- _Exercise instructions_:
a: In the mother's letter, copy out the passage that opens with the words containing "You’ve been given" and closes with "tell you otherwise.", renaming "gift" as "blessing" throughout.
b: Translate this sentence from the mother's letter into Spanish: "Those scars are yours; the story is yours to tell."

- _Text under study_:
▶
We took away your ability to walk for a little while with full leg casts and two surgeries.
With casts and cuts, that doctor changed your feet. They feel different when I rock you to sleep and hold your feet in my hands. There’s now a heel and an arch and a structure that will support you when you stand.
I wish I had the words to say what that means to a mama, but I don’t. So, I’ll say it simply. We are so, so grateful.
I hope you’ll forgive me as I play the historian. You’ve got a story, my girl.
I wish I could tell it all to you now, but you’re three. So, for now I’ll save the big things here; I’ll store up the hopes that swell my mama heart as I watch God write your story.
Those scars are yours; the story is yours to tell.
So, take this story, take those feet and go into the places I could never go.
You’ve been given a gift—and I’m not talking about feet that are “fixed.” It’s the whole thing—the story from start to finish that turns heads and shows people the greatness of our God. It’s unique, but it’s the same because it’s the story He’s been telling from the beginning: He redeems, He renews.
There’s the story of the men who lower their friend through the roof because they’ve heard there’s a chance this Jesus man can heal.
And I don’t think this story is just about the man with the disability being helped by his friends. A disability isn’t a pitiable thing; never let anyone tell you otherwise.
◀
- _Supplied entries_:
▶
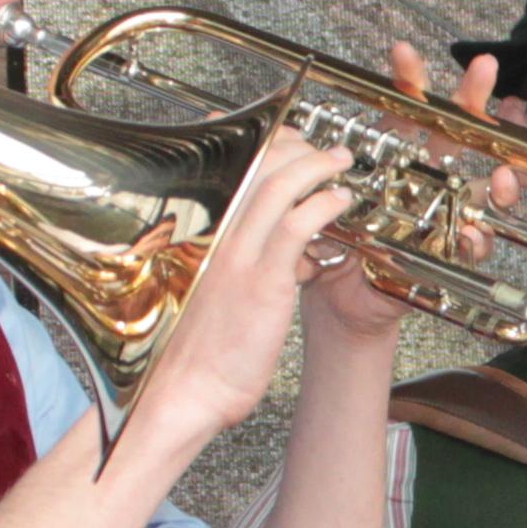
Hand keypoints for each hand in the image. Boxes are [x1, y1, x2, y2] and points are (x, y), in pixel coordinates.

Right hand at [127, 134, 359, 457]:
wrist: (185, 389)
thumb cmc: (199, 346)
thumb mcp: (215, 290)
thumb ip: (242, 261)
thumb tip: (292, 250)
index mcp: (200, 231)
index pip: (232, 166)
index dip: (267, 143)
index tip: (292, 139)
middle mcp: (215, 233)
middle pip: (256, 165)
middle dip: (297, 147)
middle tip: (326, 152)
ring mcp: (237, 254)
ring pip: (279, 186)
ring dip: (318, 165)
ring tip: (341, 162)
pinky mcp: (261, 281)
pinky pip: (296, 227)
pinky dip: (323, 204)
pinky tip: (339, 200)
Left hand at [295, 40, 508, 340]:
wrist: (337, 299)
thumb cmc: (332, 245)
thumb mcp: (318, 203)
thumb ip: (314, 178)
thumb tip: (291, 141)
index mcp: (393, 157)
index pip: (405, 109)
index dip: (408, 80)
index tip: (402, 52)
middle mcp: (425, 176)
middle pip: (458, 131)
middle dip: (473, 98)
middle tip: (482, 69)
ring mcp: (444, 211)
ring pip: (484, 185)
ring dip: (501, 176)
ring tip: (503, 175)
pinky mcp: (449, 251)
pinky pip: (474, 243)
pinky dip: (477, 239)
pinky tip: (473, 235)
◀
- _Answers to each task_:
a:
You’ve been given a blessing—and I’m not talking about feet that are “fixed.” It’s the whole thing—the story from start to finish that turns heads and shows people the greatness of our God. It’s unique, but it’s the same because it’s the story He’s been telling from the beginning: He redeems, He renews.
There’s the story of the men who lower their friend through the roof because they’ve heard there’s a chance this Jesus man can heal.
And I don’t think this story is just about the man with the disability being helped by his friends. A disability isn’t a pitiable thing; never let anyone tell you otherwise.

b: Esas cicatrices son tuyas; la historia es tuya y te toca contarla.